UN statistics reveal a dismal scenario. As many as 15 million children are caught up in violent conflicts in the Central African Republic, Iraq, South Sudan, Syria, Ukraine and in the Occupied Palestinian territories – including those displaced in their own countries or living as refugees outside their homeland. And an estimated 230 million children live in countries and areas affected by armed conflicts.

In the Central African Republic, 2.3 million children are affected by the conflict, up to 10,000 children are believed to have been recruited by armed groups, and more than 430 children have been killed and maimed – three times as many as in 2013.

In Gaza, 54,000 children were left homeless as a result of the 50-day conflict during the summer that also saw 538 children killed, and more than 3,370 injured.

In Syria, with more than 7.3 million children affected by the conflict including 1.7 million child refugees, the United Nations verified at least 35 attacks on schools in the first nine months of the year, which killed 105 children and injured nearly 300 others.

In Iraq, where an estimated 2.7 million children are affected by conflict, at least 700 children are believed to have been maimed, killed or even executed this year.

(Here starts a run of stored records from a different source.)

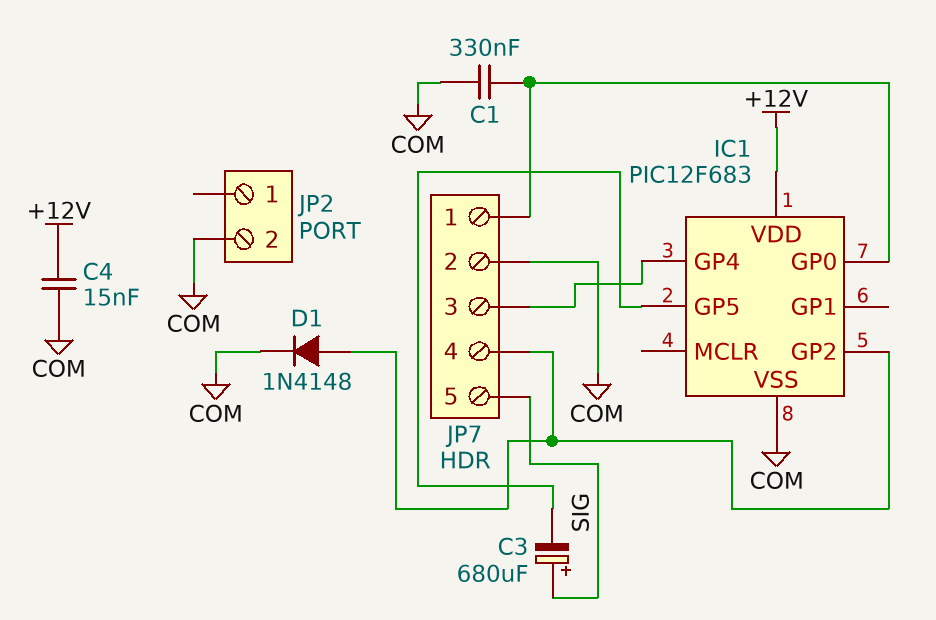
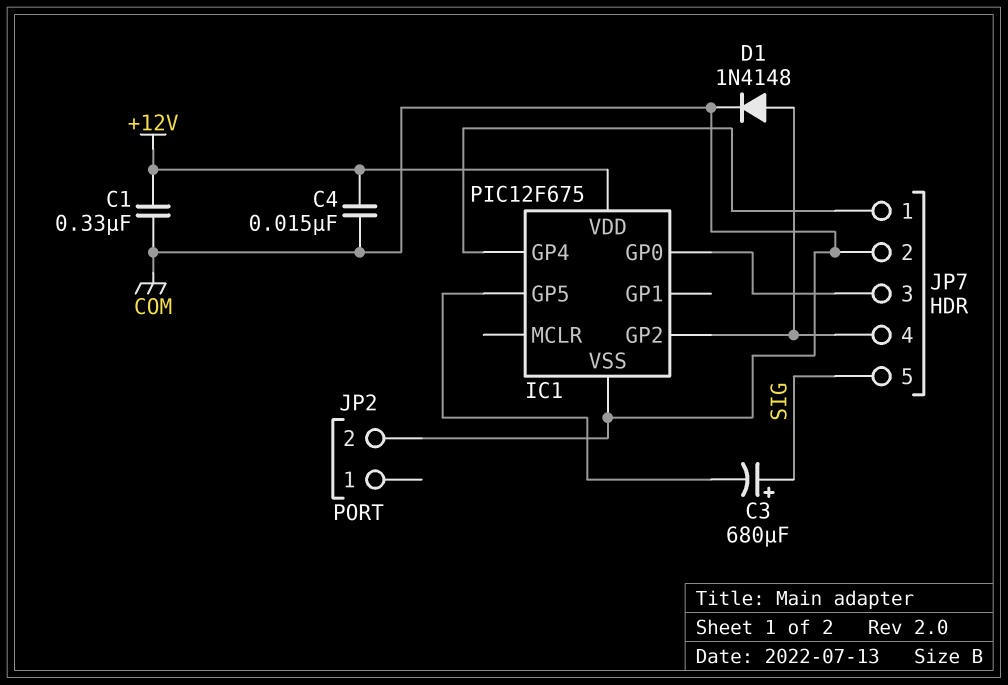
C1: 330nF (COM, IC1/GP0) -> 330nF (+12V, COM)
IC1: PIC12F683 -> PIC12F675
JP7 pin 1: IC1/GP0 -> IC1/GP4
JP7 pin 3: IC1/GP4 -> IC1/GP0

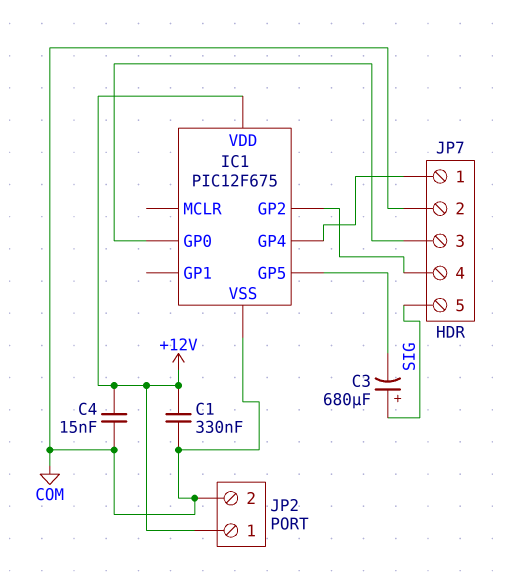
D1: diode 1N4148 (A IC1/GP2, K COM) -> none
JP2 pin 1: none -> +12V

There is no justification for such unspeakable savagery against children. Each life plucked away young is a future lost forever. Children have been killed while studying in the classroom and while sleeping in their beds; they have been orphaned, kidnapped, tortured, recruited, raped and even sold as slaves.
If at all there can be a plea that emerges from the hearts of all good human beings, it would be: “For God’s sake, please spare innocent children from bloodshed. They are like flowers, completely innocent, utterly lovable and absolutely precious.”